Support Questions
Find answers, ask questions, and share your expertise

Schema design and load data using Spark

Schema design and load data using Spark


Hi there,

I have got a project where I need to decide the storage system and then schema design for the below problem scenario.

The below is the data which we receive as CSV file for every 1 hour with 1TB of data.

recipe_id,recipe_name, description, ingredient, active, updated_date, created_date

1, pasta, Italian pasta, tomato sauce, true, 2018-01-09 10:00:57, 2018-01-10 13:00:57

1, pasta, null, cheese, true, 2018-01-09 10:10:57, 2018-01-10 13:00:57

2, lasagna, layered lasagna, cheese, true, 2018-01-09 10:00:57, 2018-01-10 13:00:57

2, lasagna, layered lasagna, blue cheese, false, 2018-01-09 10:00:57, 2018-01-10 13:00:57 ….

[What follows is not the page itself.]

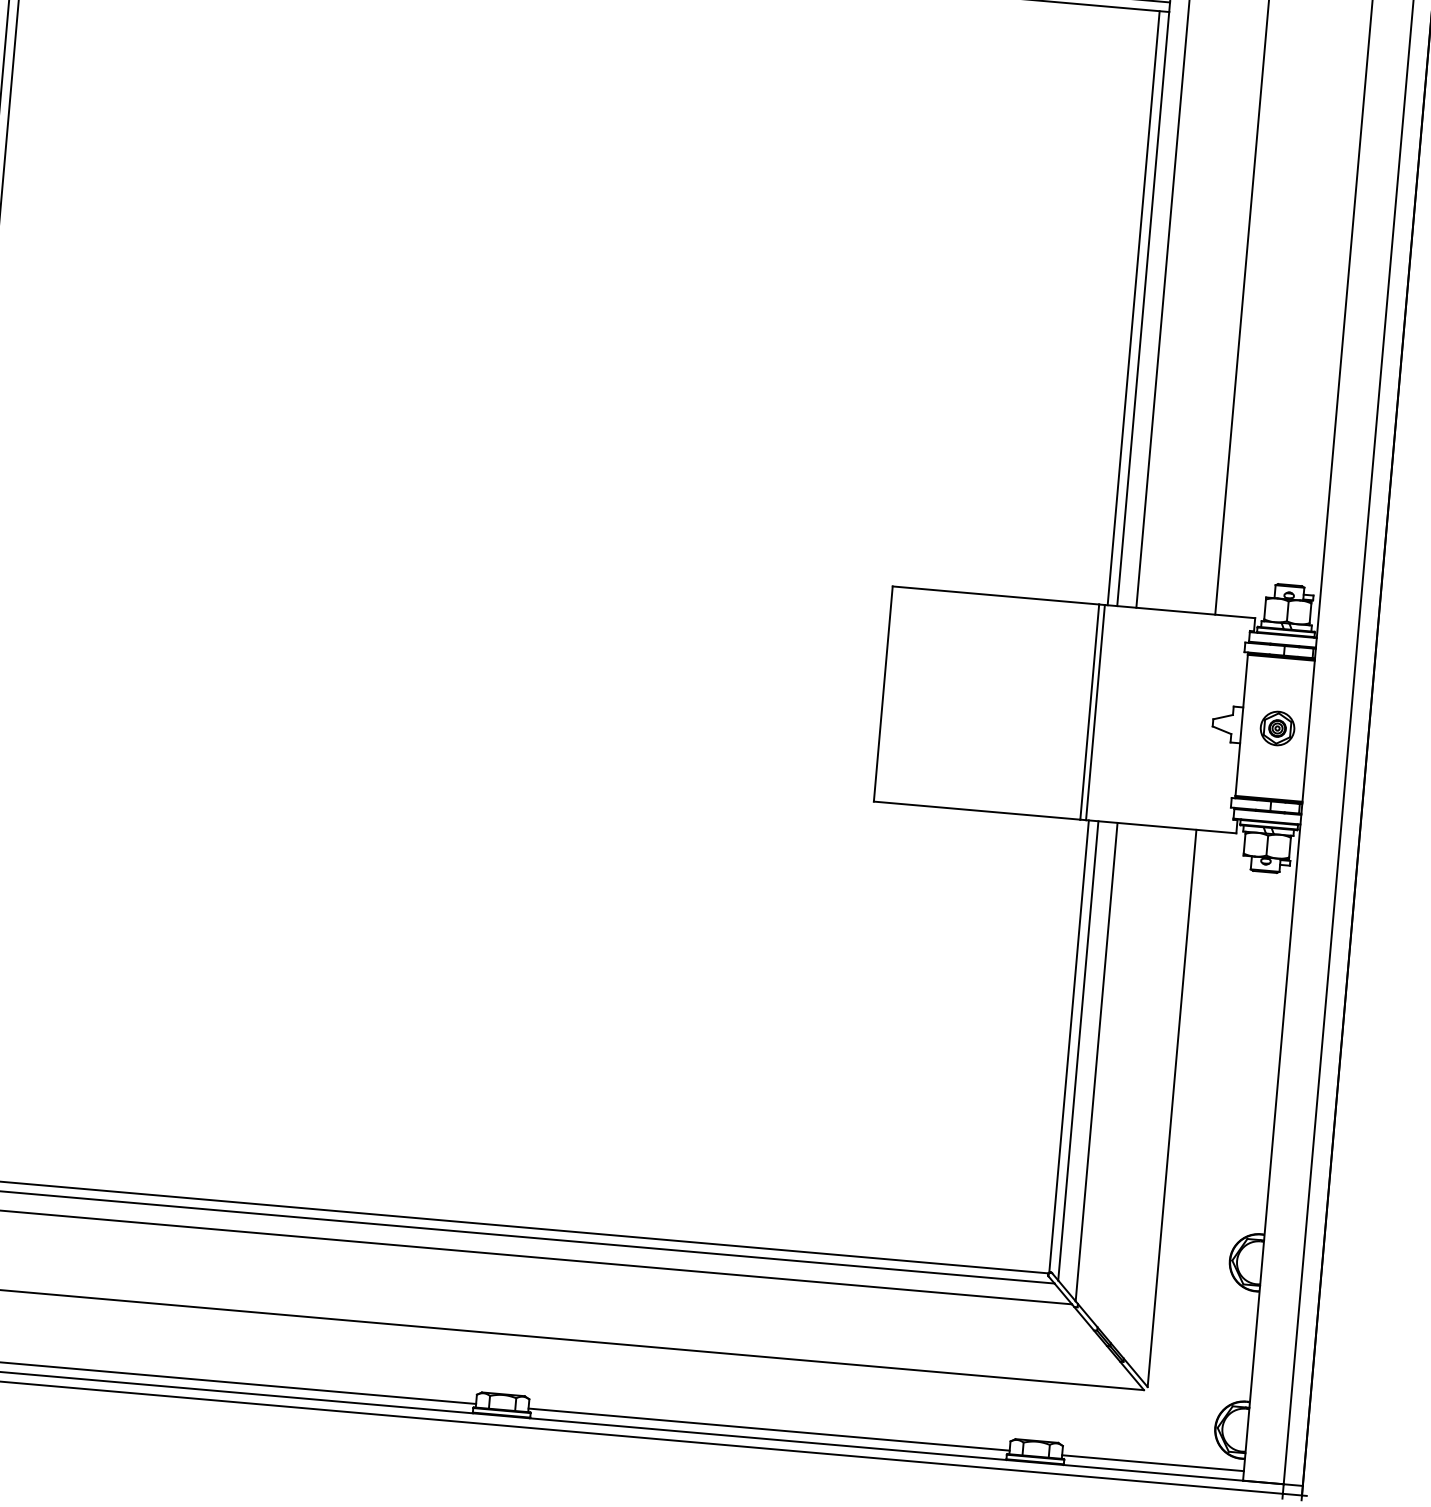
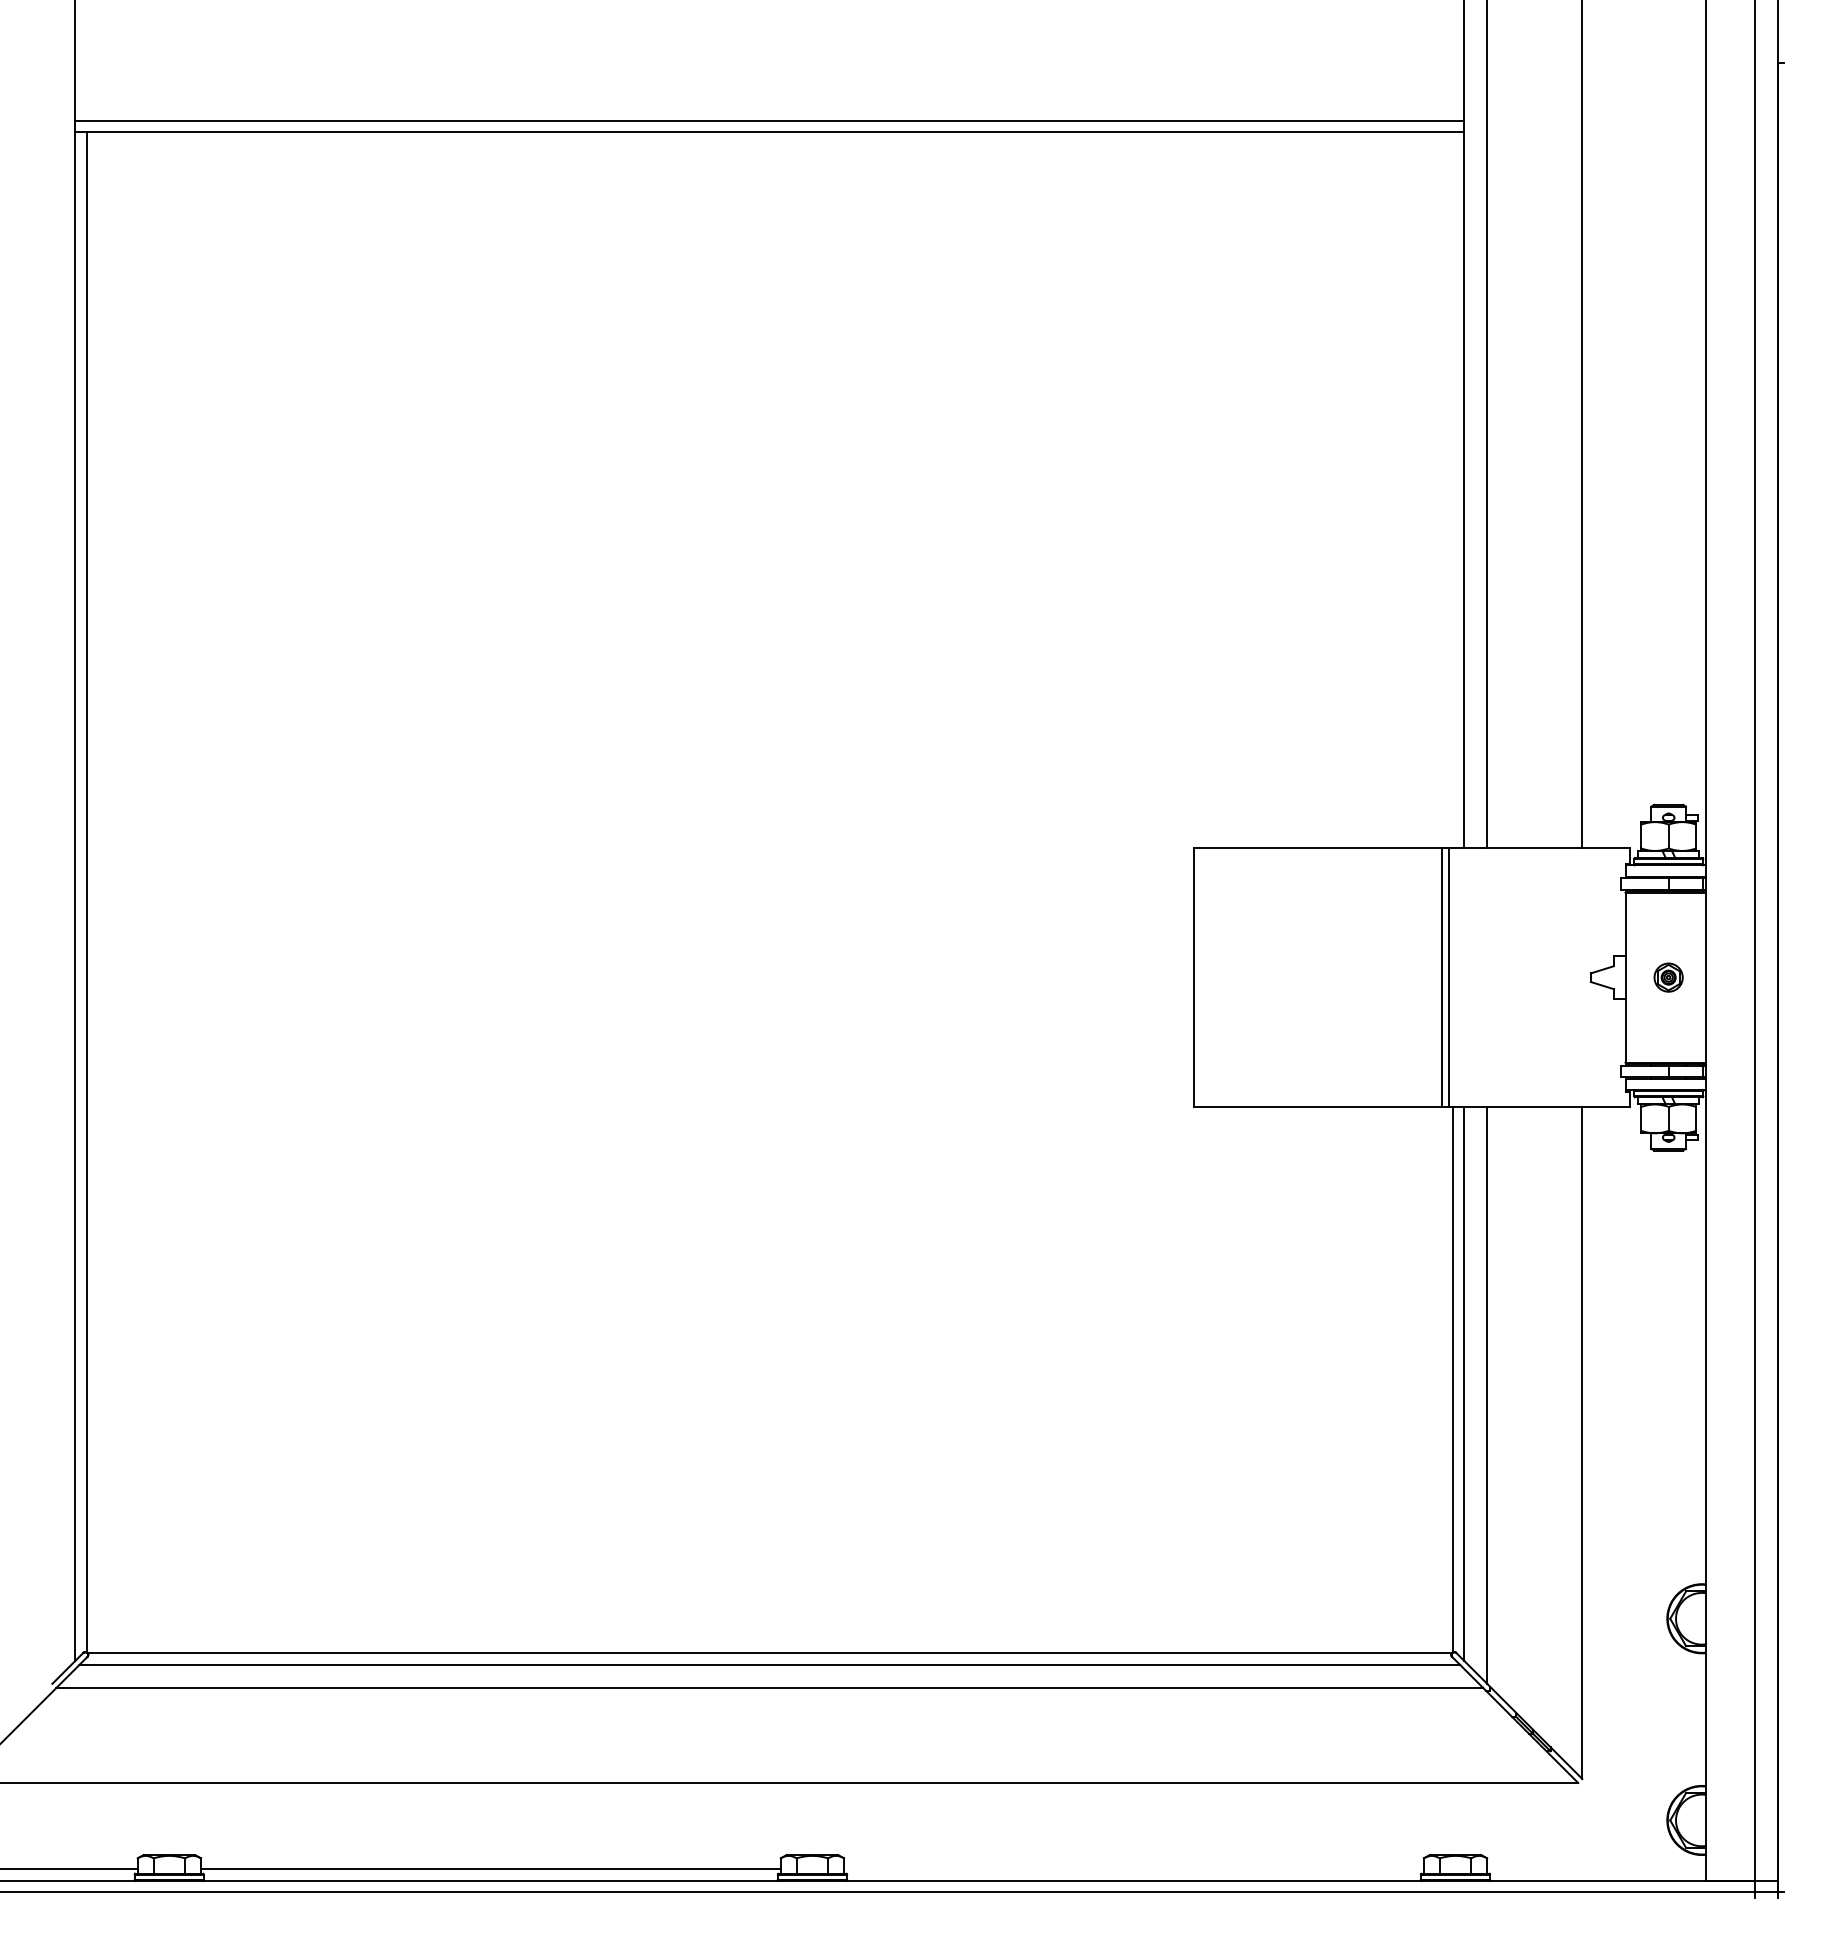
line: (1133, 308) -> (1452, 490), removed
part: (1277, 728) -> (1668, 977), size x0.7
line: (768, 1429) -> (1133, 1869), removed
line: (1152, 1463) -> (1596, 1869), removed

1. XXX need to show a page with list of all the recipes and when user clicks on each of the recipe they want to show the Recipe page with their ingredients. They also want user to further click into each of the ingredient and see all the recipes linked to that ingredients.

  • Create a data model which can store this data to allow user to do the activities mentioned above. This data model needs to support millions of read per second.
  • Which persistence system will be the best for this scenario?
  • Write a Spark Job in Scala which can takes the CSV shown above and store that in the storage system of your choice using the data model you discussed above.

I know Hive will not support this real time requirement, because it is for batch processing only and there is no random access concept. I think I can go with Hbase but I am not sure about the data model. If i know the data model, I can write an application on Spark using Scala to export the data to Hbase as per the data model.

Could anyone please help with the storage system and the data model?

Appreciate your help!




Re: Schema design and load data using Spark

Super Collaborator

Will you receive 1TB per second, at the same time as you want to read millions of rows per second? Or is the insertion muss less frequent? Hive isn't neccessarly out, it depends on your cluster.

To me the description seems to be written with a relational approach in mind, where you model one table with recipes and one with the ingredients. And then a last one as cross table with the relation of ingredients to recipes. With Hbase I personally would go in a different way, as the access described is always via the recipe, never via the ingredients.

1 Table, maybe two columnfamilies, with the rowkey being your recipe id (or derived from it, dependent on the access pattern, if search runs be name, take the name as part of the rowkey as well), first column familiy is recipe information (name and description), the second family with the ingredients. You can store the ingredients as a column with the name of the ingredient and the value being the active true/false.

Or you still go via hdfs and hive, you simply stream the new data into the file in hdfs, in hive you create table definitions as external tables based on the csv file. you could create two table definitions, one for the recipes, one for the ingredients per recipe and then query them in spark directly, not necessarily via hive.